In clipped American tones, embroidered with the lyrical cadence of her native Mumbai, Freida opines: ‘It was very important for me to go out and carve my own space and make it happen for myself. As a woman, also an Indian woman from a culture that’s so rich, I have so much to offer. But when I came on board this industry at the age of 23, I kept getting offered the same kind of roles over and over again. I didn’t want to play the girlfriend, I didn’t want to play the side-kick, I didn’t want to play the cardboard cut-out. I just felt kind of bored.’ And, she adds, ‘My producing skills are, if I may say so, just as sharp as my acting skills.’
Voice For Change
One doesn’t doubt this for a second. Despite her undeniable gloss and glamour, Freida doesn’t shrink from expressing views that she knows may lead her into controversial terrain in the current climate. ‘It’s worrying living in a time where cancel culture is so rife, but at the same time I don’t let it rule my voice.’ In the main she’s comfortable advocating for causes as various as equitable distribution of vaccines across India and the nonprofit organisation for educating and empowering girls, Girl Rising. Wherever she can, she maintains, she will use her voice for change. ‘If I can use social media to elicit joy or to spread empathy or compassion or understanding, then I will.’
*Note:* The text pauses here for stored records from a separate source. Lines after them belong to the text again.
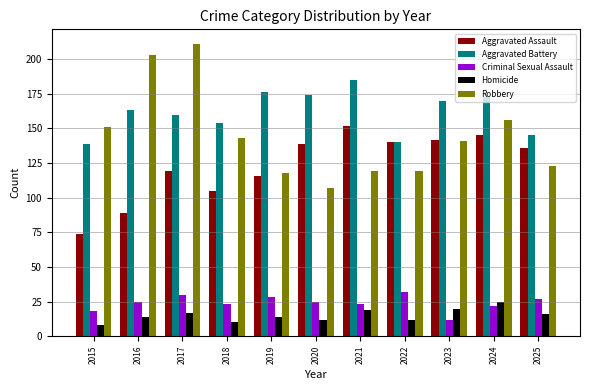

At how many categories does at least one series exceed 95?

11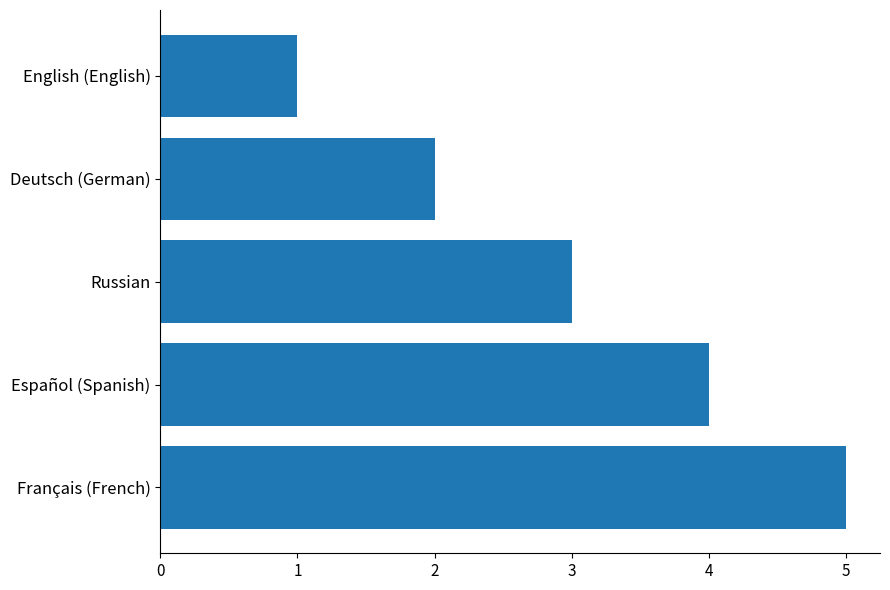

Between Deutsch (German) and English (English), which is larger?

Deutsch (German)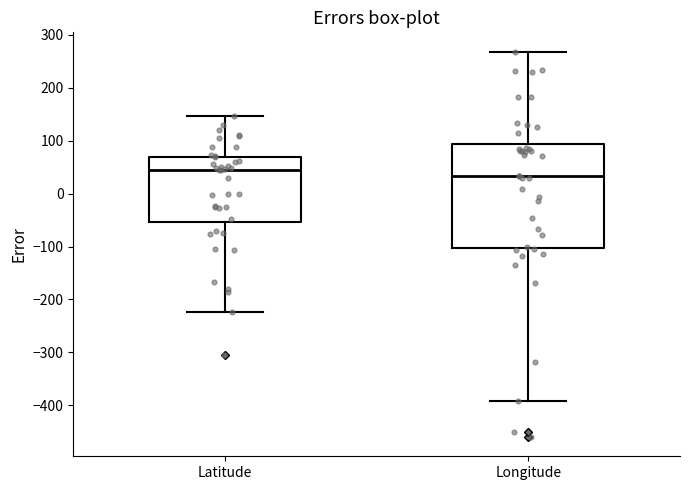

Reading left to right, read every box against the y-axis: the position of its median line, the range the box covers, and the ends of its whiskers. The values are not printed on the chart, so give them approximately, as read against the axis.

Latitude: median 40, box -50 to 70, whiskers -220 to 150
Longitude: median 30, box -100 to 90, whiskers -390 to 270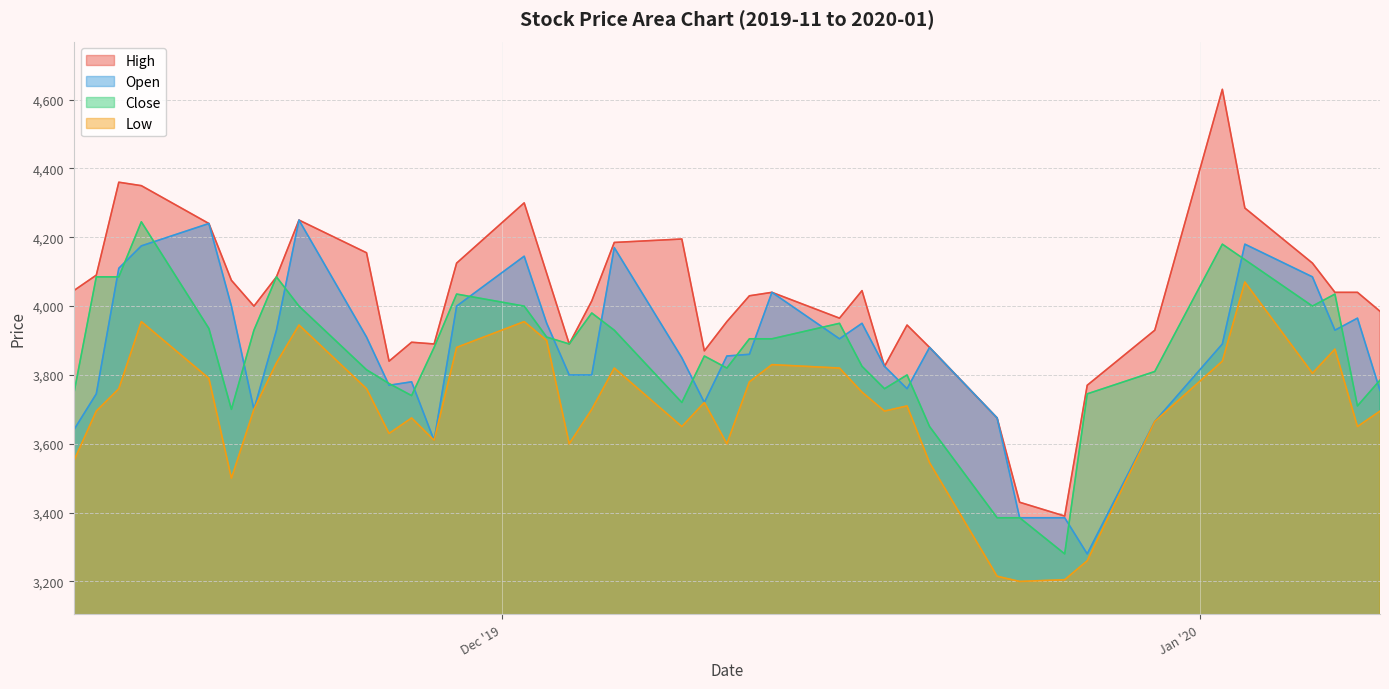

Rank the series by their maximum value, from lowest to highest.

Low, Close, Open, High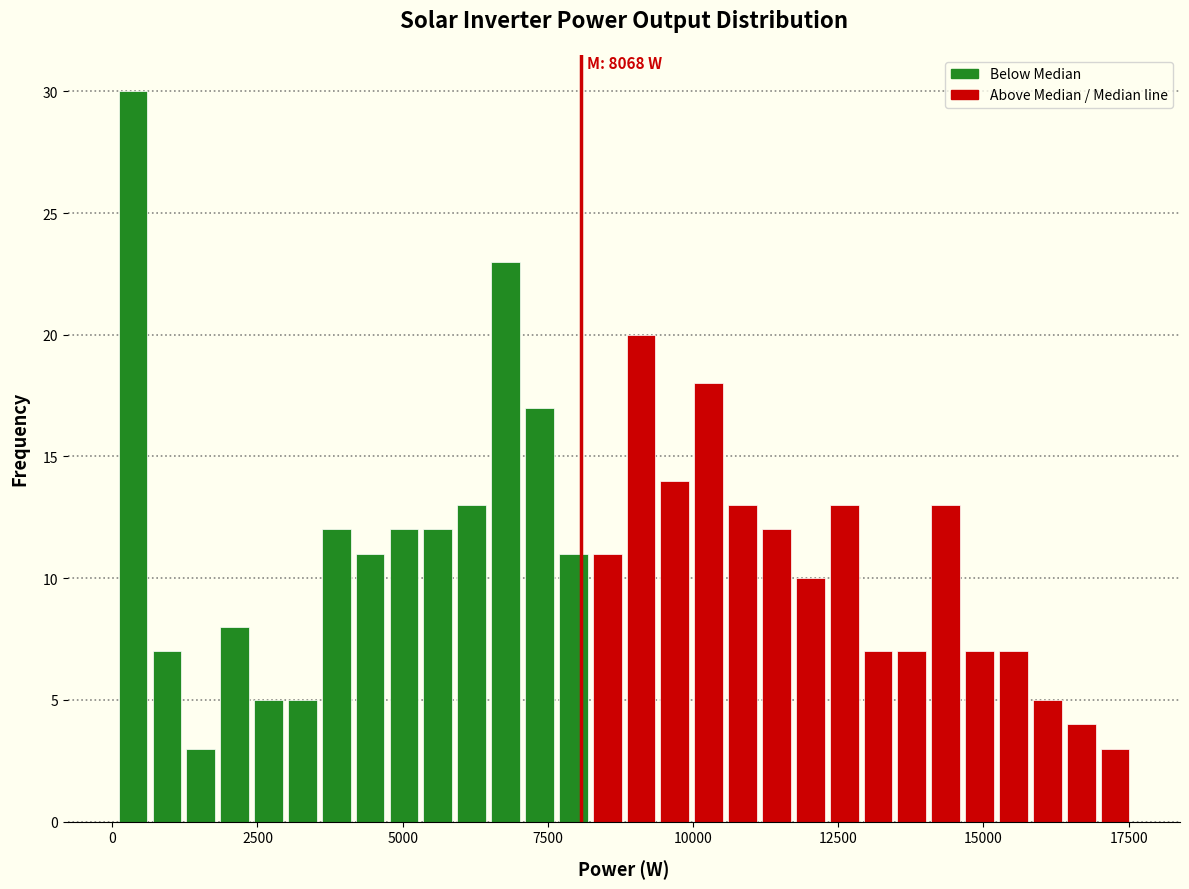

Around what value on the x-axis is the tallest bar? Give the approximate position of its centre, as read against the axis.

500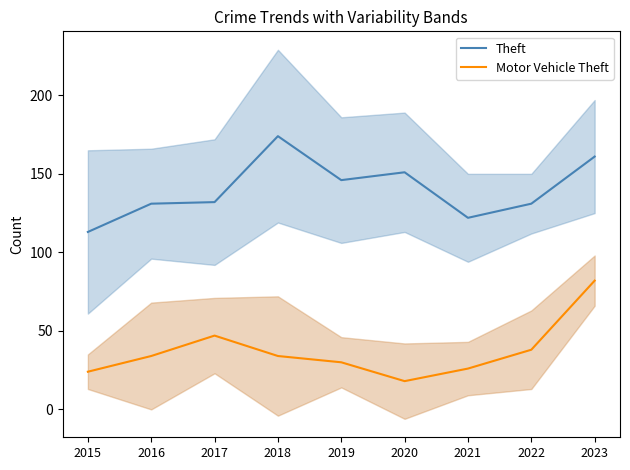

Is the value of Motor Vehicle Theft at 2016 greater than the value of Theft at 2018?

No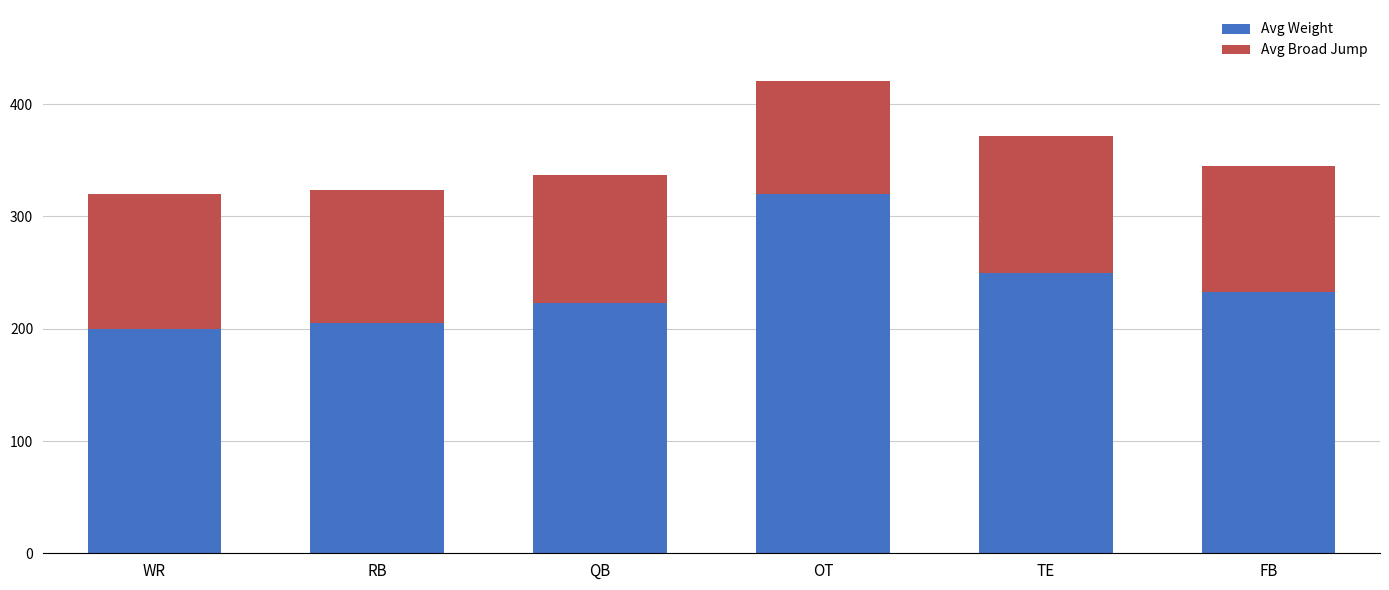

What is the highest value of the Avg Weight series?

320.0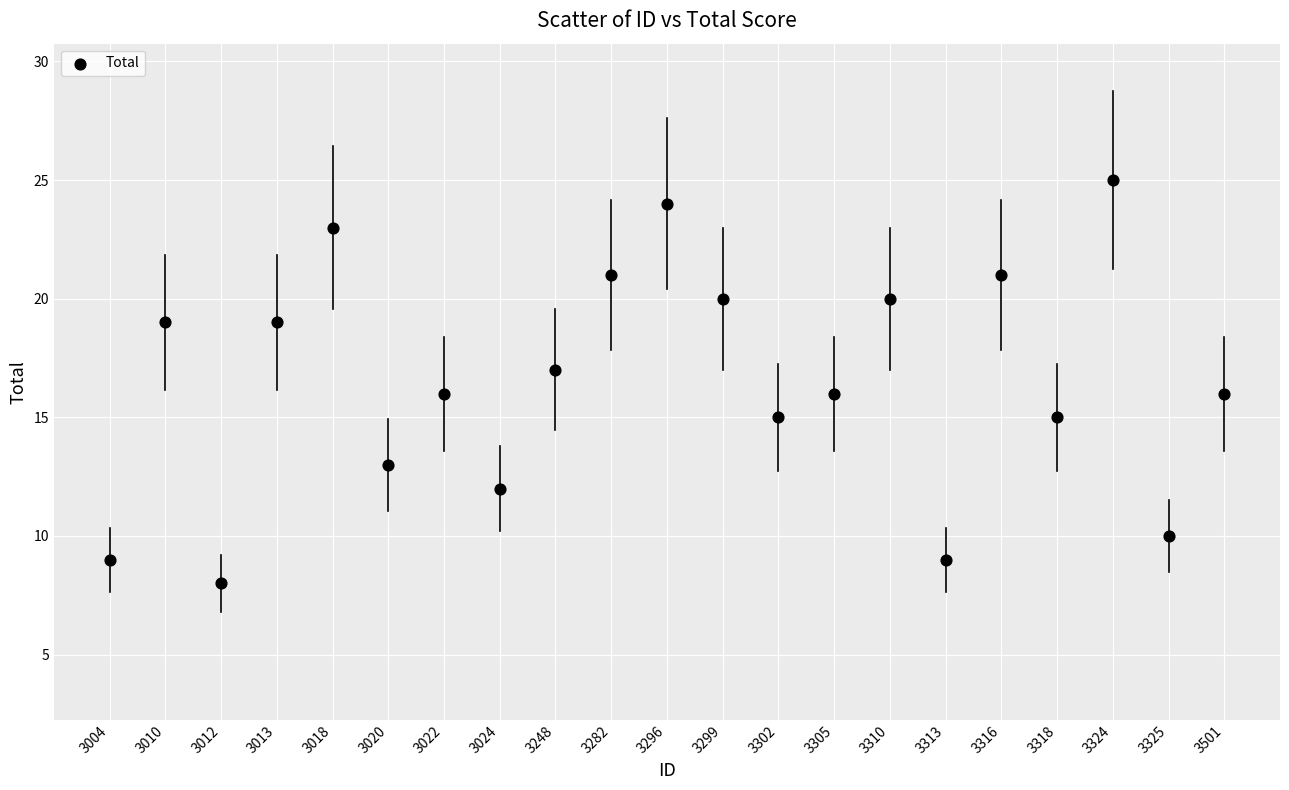

What is the range of Y values (max minus min)?

17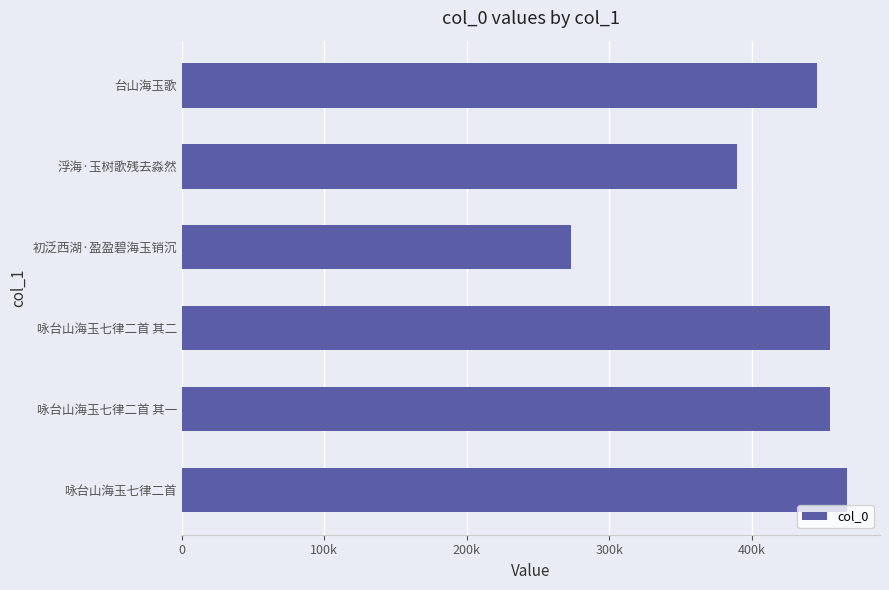

What is the average value?

414233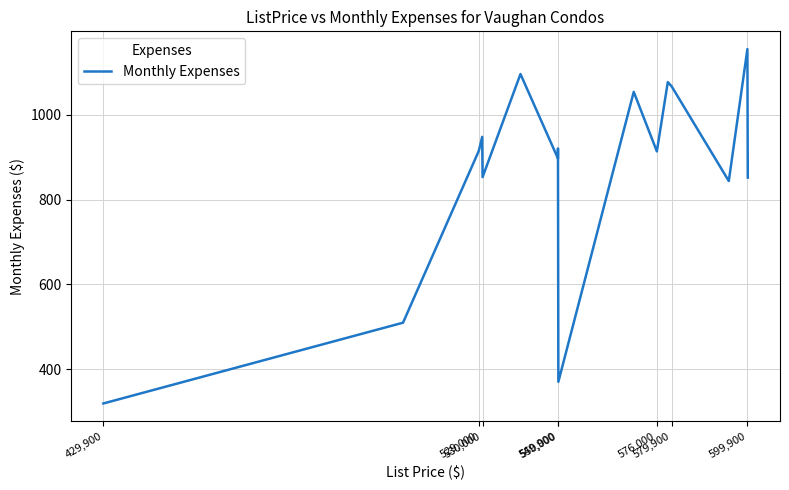

What is the sum of all values?

13791.6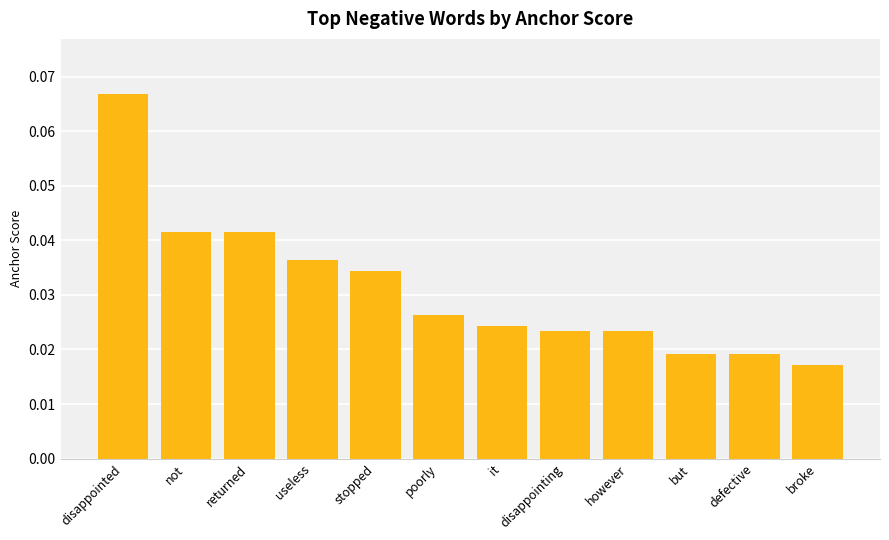

How many bars are there in total?

12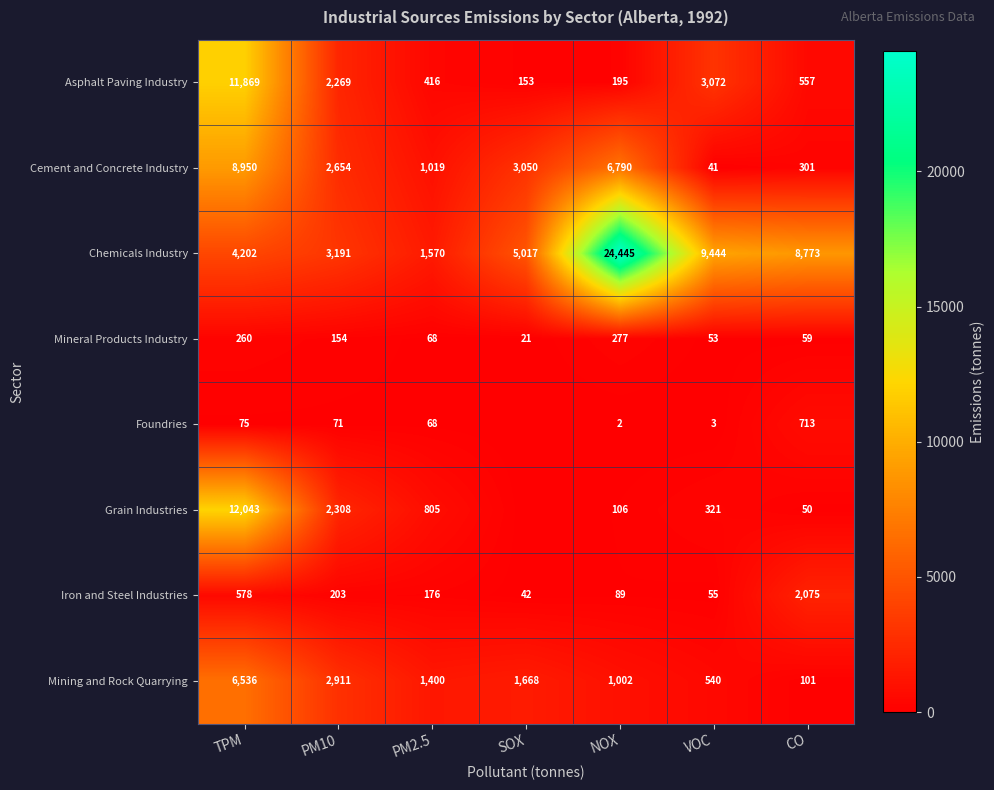

Which has a higher value, TPM or SOX?

TPM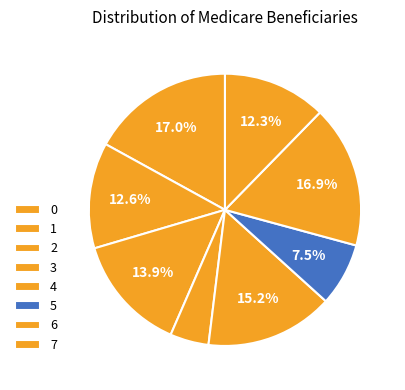

Combined, what portion of the pie is 1 and 2?

26.5%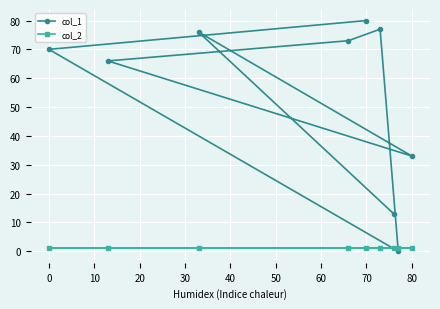

What is the difference between the maximum and minimum values in the col_1 series?

80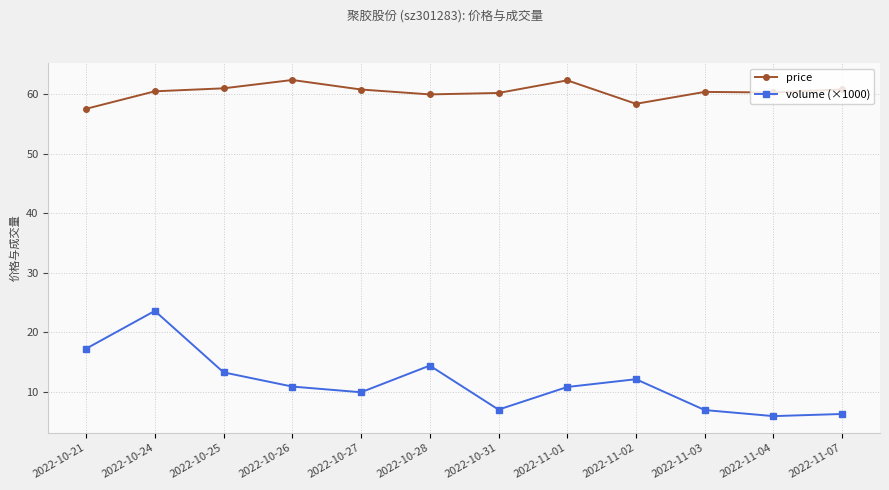

What are all the series names shown in the legend?

price, volume (×1000)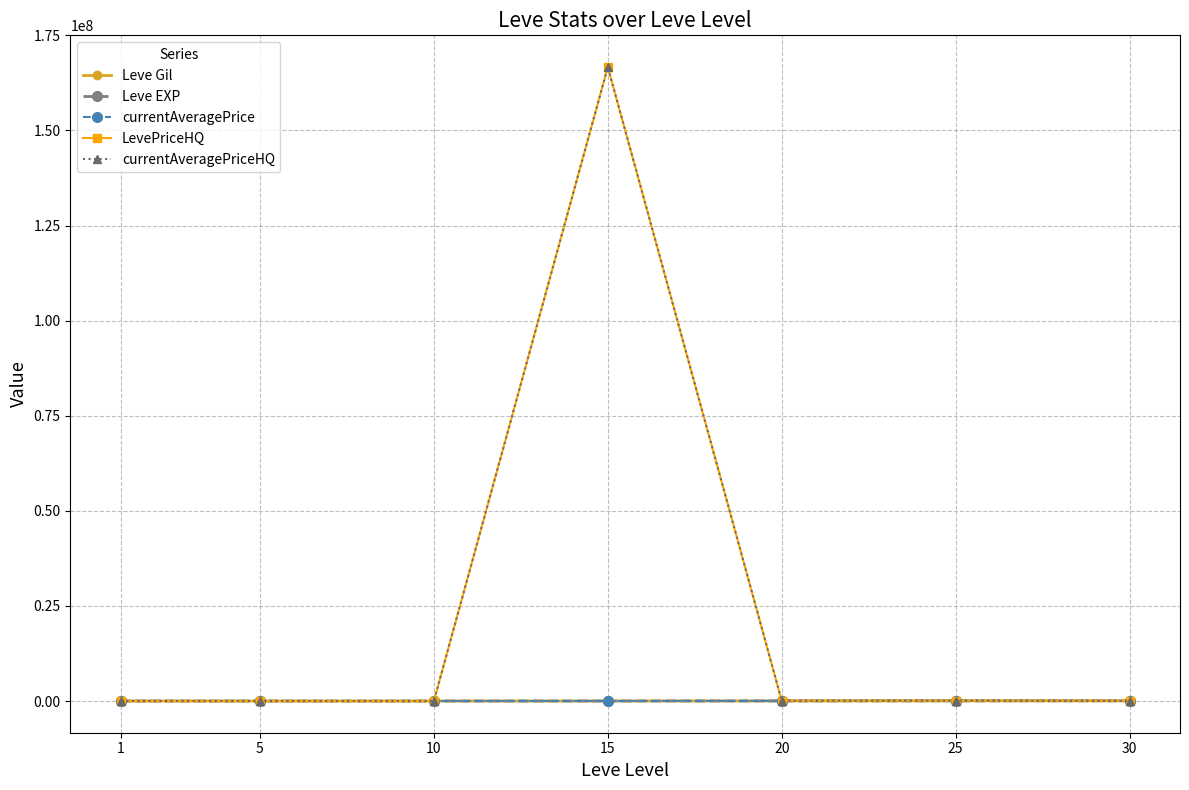

Does the chart have visible grid lines?

Yes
She is also very clear in her mind on the genesis of so much of the positive change she’s witnessed within the entertainment industry in recent years. ‘When the Black Lives Matter movement happened it really shone a light on the fact that there are stories that we’re not telling. And the other very important thing that it brought to light is that we need authenticity, authentic people representing the various roles. So, if you’re telling the story of an Indian character, you need the right person for that role.’
But perhaps the role that’s engendered most change in Freida is that of mother. ‘Motherhood has been my best teacher ever. Rumi’s a very happy, cheerful guy and loves exploring. He’s teaching me that no two days are going to be ever alike. I’m learning to be flexible, and to be open and not get too worked up with the highs and the lows.’
And while Freida may be poised to become a force for change within her industry, she’s well aware that none of this would have happened without the bumps in the road which have enabled her to navigate the ever-shifting landscape along the way. ‘As I’ve gotten older and experienced so much more in my personal life I’ve been able to change, to really and truly understand what my needs are as an actor, as an artist within my industry. And how to feel satisfied. And finally, at 37, I can frankly say I’m having more fun than ever.’